Work order: Please reproduce every record below word for word, leaving out the pictures.
____
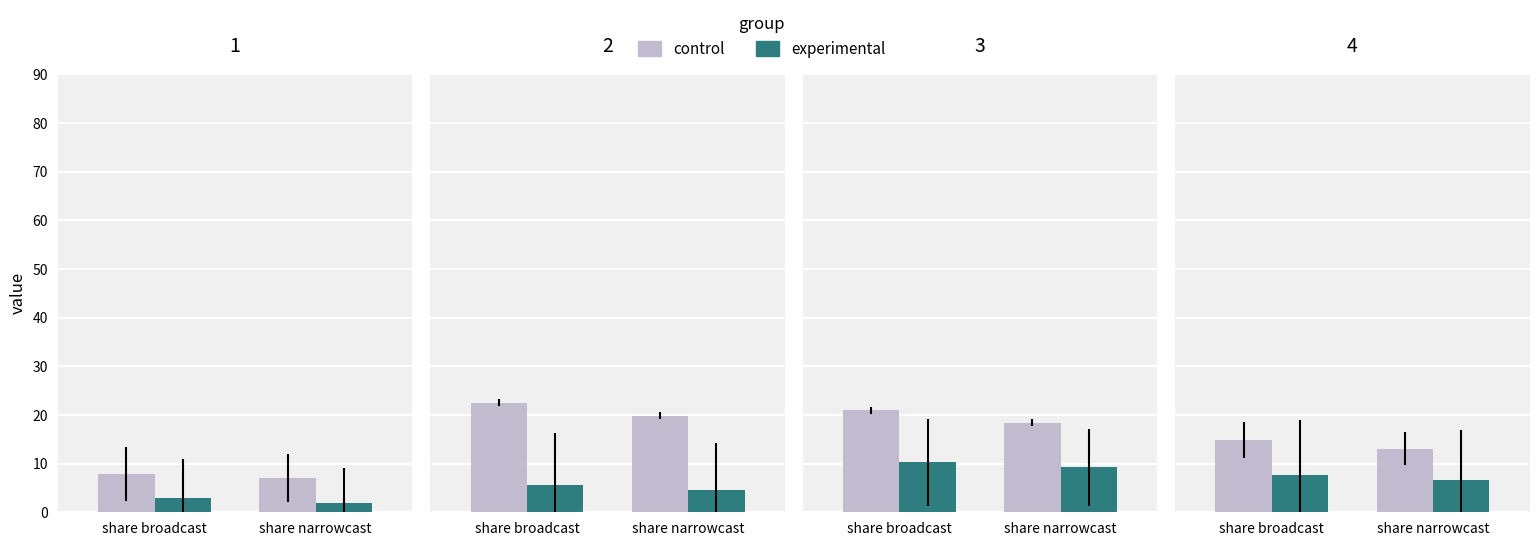

How many groups of bars are there?

2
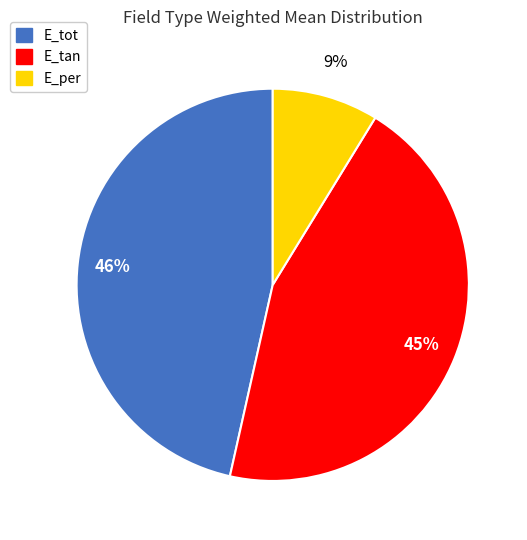

To the nearest percent, what percentage of the pie is E_tot?

46%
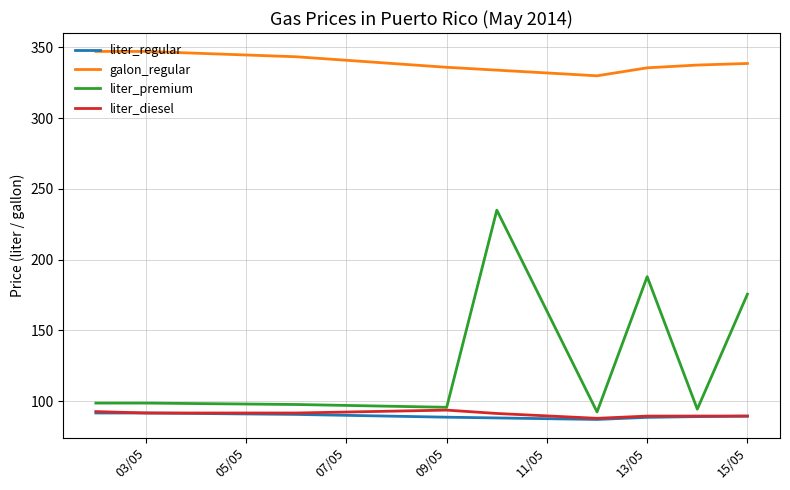

What are all the series names shown in the legend?

liter_regular, galon_regular, liter_premium, liter_diesel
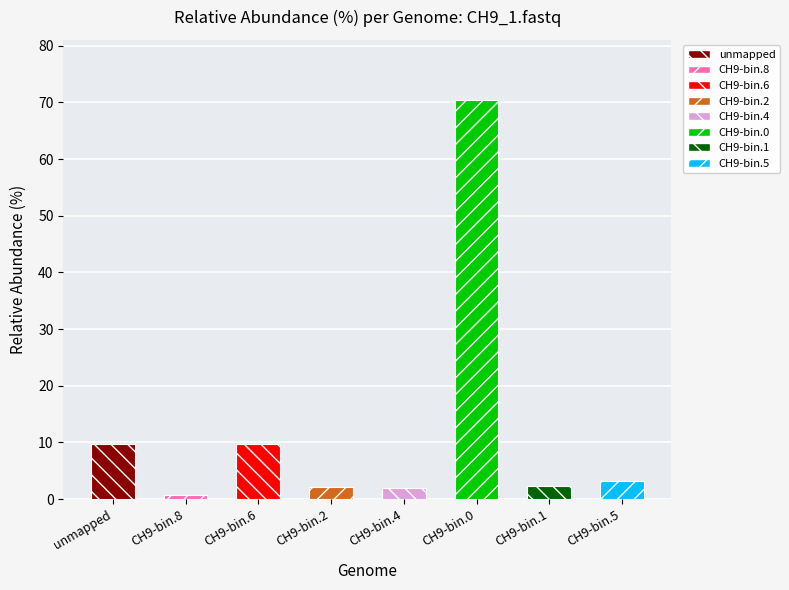

Does the chart contain stacked bars?

No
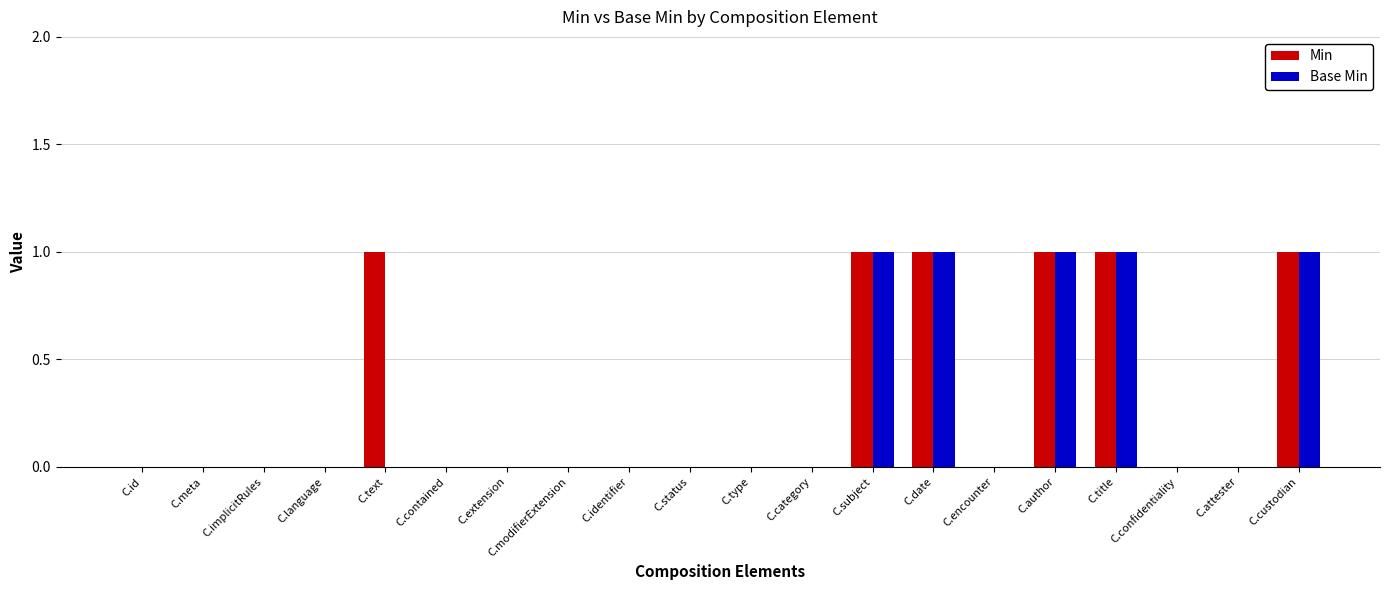

The value of Base Min at C.extension is 0. True or false?

True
____
Solution to the problem:
How many groups of bars are there?

2

To the nearest percent, what percentage of the pie is E_tot?

46%

What are all the series names shown in the legend?

liter_regular, galon_regular, liter_premium, liter_diesel

Does the chart contain stacked bars?

No

The value of Base Min at C.extension is 0. True or false?

True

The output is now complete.